As the question is put:
Issue 2: May the I.R.C. § 6694(b) preparer penalty for understatement of liability due to willful or reckless conduct be assessed if amended returns were filed but the Internal Revenue Service (Service) disallowed the refund?
Or, to put it simply, does the fact that the government never actually was “missing” money in its accounts mean that a penalty cannot be asserted—the view being no underpayment ever existed.
The memorandum answers this question in the negative as well. IRC §6694(b) imposes a penalty upon the willful attempt to understate the client’s tax and does not require that the attempt be successful.
The final question is more interesting—and the fact it was asked suggests that some in the IRS were considering viewing the penalties as being very broadly applicable. The issue as stated is:
Issue 3: May the I.R.C. § 6694(a) preparer penalty for understatement of liability due to unreasonable positions, the I.R.C. § 6694(b) preparer penalty for understatement of liability due to willful or reckless conduct or the I.R.C. § 6701 penalty for aiding and abetting understatements of tax liability be assessed if the return preparer made and filed a claim for refund after the period of limitations for refund claims had expired?
This question for all practical purposes asks if the mere preparation of a claim for refund after the statute of limitations had expired on a claim for the year in question gives rise to any of the three penalties:
- Understatement due to an unreasonable position under §6694(a) (based on the idea the preparer should have known the statute had expired);
- Willful or reckless conduct under §6694(b) (preparing the amended return where the preparer knew or should have known that the law specifically barred the claim); or
- Aiding and abetting under §6701 (knowing the document, if accepted by the IRS, would result in receipt of a payment that should not be paid per the statute).
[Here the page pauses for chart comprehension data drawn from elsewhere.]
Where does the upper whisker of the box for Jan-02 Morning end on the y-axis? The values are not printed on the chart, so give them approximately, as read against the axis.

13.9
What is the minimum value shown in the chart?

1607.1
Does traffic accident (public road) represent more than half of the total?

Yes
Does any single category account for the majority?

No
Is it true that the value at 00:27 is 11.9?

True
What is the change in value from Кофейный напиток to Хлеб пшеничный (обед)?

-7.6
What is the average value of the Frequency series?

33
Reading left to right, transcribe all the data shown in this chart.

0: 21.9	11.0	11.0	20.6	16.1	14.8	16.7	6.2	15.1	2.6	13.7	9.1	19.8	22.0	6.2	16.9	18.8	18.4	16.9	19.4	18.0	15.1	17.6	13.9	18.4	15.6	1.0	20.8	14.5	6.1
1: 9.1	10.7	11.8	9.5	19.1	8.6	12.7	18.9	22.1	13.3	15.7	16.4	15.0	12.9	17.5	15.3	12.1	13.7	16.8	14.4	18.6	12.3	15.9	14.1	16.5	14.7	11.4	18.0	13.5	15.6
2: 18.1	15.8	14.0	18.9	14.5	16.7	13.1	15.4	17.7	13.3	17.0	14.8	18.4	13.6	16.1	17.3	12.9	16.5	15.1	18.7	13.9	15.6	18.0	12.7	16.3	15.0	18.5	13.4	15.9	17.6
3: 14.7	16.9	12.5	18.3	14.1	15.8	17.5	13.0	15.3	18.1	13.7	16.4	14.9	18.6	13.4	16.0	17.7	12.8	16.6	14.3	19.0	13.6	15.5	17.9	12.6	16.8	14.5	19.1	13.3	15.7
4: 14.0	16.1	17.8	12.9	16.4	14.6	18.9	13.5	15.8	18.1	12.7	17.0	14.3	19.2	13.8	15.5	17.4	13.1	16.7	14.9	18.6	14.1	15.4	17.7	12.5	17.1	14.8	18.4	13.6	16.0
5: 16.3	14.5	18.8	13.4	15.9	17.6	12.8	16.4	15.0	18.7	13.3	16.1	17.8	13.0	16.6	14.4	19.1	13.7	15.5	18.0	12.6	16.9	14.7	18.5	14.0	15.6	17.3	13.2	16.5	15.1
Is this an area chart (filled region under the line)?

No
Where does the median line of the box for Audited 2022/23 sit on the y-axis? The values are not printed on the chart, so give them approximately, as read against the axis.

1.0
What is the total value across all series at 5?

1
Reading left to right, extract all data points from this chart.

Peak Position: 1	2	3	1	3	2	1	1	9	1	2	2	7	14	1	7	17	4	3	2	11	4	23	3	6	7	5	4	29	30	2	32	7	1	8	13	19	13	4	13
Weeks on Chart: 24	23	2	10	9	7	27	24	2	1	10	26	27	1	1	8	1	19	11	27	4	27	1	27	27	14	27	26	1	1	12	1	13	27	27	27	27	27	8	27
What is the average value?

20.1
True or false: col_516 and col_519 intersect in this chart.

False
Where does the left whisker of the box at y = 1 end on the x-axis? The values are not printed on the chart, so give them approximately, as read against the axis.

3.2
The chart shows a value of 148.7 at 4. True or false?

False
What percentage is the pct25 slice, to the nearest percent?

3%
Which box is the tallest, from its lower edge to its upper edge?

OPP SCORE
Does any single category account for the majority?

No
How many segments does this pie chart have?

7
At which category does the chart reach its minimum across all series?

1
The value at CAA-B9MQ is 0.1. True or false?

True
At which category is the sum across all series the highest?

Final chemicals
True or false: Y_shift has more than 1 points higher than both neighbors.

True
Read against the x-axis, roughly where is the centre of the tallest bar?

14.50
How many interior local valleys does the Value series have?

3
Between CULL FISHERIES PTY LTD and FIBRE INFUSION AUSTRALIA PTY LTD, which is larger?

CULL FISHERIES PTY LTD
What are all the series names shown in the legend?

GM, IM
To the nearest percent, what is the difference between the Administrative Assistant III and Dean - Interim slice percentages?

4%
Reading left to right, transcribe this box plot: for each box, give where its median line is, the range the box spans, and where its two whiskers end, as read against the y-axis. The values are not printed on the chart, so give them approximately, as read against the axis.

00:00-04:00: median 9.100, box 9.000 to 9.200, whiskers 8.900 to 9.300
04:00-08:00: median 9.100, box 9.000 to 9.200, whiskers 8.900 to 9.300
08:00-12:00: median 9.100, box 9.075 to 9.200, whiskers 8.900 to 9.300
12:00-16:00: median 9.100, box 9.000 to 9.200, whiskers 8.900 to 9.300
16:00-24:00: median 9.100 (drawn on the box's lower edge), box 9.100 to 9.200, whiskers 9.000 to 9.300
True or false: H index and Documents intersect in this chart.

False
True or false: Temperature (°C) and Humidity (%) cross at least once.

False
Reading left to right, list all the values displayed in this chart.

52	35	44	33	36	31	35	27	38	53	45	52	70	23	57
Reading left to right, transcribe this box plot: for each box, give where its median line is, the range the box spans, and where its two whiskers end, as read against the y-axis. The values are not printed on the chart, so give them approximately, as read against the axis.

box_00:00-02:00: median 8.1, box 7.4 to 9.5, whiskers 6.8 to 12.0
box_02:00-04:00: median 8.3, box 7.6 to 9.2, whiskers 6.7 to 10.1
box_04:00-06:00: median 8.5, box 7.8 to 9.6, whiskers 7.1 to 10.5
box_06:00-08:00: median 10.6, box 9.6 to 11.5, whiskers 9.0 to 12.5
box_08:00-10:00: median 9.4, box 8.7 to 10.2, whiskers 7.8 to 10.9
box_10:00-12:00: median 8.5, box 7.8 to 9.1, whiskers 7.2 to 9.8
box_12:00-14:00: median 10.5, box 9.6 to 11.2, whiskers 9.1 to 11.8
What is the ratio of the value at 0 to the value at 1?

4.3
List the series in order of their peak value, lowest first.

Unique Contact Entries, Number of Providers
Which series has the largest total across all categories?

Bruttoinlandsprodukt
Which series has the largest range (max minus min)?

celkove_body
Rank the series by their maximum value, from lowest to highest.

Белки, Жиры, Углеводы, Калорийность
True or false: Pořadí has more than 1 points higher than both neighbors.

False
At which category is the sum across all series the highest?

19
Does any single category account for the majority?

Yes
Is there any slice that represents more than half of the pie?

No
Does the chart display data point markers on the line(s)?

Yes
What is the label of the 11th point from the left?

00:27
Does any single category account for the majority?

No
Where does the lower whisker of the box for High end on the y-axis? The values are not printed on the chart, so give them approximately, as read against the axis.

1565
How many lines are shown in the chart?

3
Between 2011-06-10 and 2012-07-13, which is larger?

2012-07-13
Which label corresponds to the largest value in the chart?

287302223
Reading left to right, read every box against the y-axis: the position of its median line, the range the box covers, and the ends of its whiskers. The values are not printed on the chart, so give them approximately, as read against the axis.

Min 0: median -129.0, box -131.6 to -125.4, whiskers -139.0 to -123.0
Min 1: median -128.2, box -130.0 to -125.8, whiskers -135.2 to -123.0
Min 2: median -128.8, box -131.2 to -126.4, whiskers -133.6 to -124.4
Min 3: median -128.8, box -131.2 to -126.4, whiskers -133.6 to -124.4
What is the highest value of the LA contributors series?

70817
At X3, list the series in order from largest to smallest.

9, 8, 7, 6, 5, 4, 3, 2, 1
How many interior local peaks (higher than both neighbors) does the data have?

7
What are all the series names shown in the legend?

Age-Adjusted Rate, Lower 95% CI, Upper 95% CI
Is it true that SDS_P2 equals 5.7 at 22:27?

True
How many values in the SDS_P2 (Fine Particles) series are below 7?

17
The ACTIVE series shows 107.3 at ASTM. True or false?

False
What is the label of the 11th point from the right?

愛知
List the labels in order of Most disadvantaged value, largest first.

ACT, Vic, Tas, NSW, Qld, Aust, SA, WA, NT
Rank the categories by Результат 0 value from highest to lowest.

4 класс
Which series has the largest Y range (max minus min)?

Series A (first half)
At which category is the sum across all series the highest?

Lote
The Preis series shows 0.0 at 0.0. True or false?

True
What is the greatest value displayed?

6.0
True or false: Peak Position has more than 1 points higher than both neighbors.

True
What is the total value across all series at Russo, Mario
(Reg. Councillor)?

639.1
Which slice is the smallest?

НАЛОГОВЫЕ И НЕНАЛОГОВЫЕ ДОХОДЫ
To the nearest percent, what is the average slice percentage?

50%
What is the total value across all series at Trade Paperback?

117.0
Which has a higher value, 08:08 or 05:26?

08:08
In this case the memorandum cautions against any assessment of any of those penalties based solely on the fact the statute had expired prior to the preparation of the amended return.
The memorandum notes that an “understatement of liability” does not include any claims that are barred by the statute of limitations. The memorandum notes:
May the I.R.C. § 6694(a) preparer penalty for understatement of liability due to unreasonable positions, the I.R.C. § 6694(b) preparer penalty for understatement of liability due to willful or reckless conduct or the I.R.C. § 6701 penalty for aiding and abetting understatements of tax liability be assessed if the return preparer made and filed a claim for refund after the period of limitations for refund claims had expired?
As well, the memorandum goes on to note there are valid reasons why a preparer would prepare an amended return that appears to be outside the statute for claiming a refund:
In addition, there may be extenuating circumstances that weigh against asserting the penalty when an amended return appears to be filed out of time. The amended return may, for example, be perfecting an earlier timely informal claim for refund. Despite the requirement that a claim be submitted on one of the Service's forms supplied for that purpose, a document submitted to the Service that fails to satisfy Treasury Regulations can be treated as an informal refund claim. It has long been recognized that a claim for refund need not be in any specific form, and informal refund claims, timely filed, which adequately notify the Internal Revenue Service that a refund is being sought, have been held to toll the statute of limitations and, if defective, may be perfected by the filing of a formal claim after the lapse of the statutory period. United States v. Kales, 314 U.S. 186, 194 (1941); American Radiator & Standard Sanitary Corp. v. United States, 162 Ct. Cl. 106, 113-114, 318 F.2d 915, 920 (1963); Hollie v. Commissioner, 73 T.C. 1198 (1980).
Accordingly, we conclude that the penalties under I.R.C. §§ 6694(a)(2), 6694(b), or 6701 should not be assessed merely because the return preparer made and filed an amended return after the period of limitations for refunds had expired.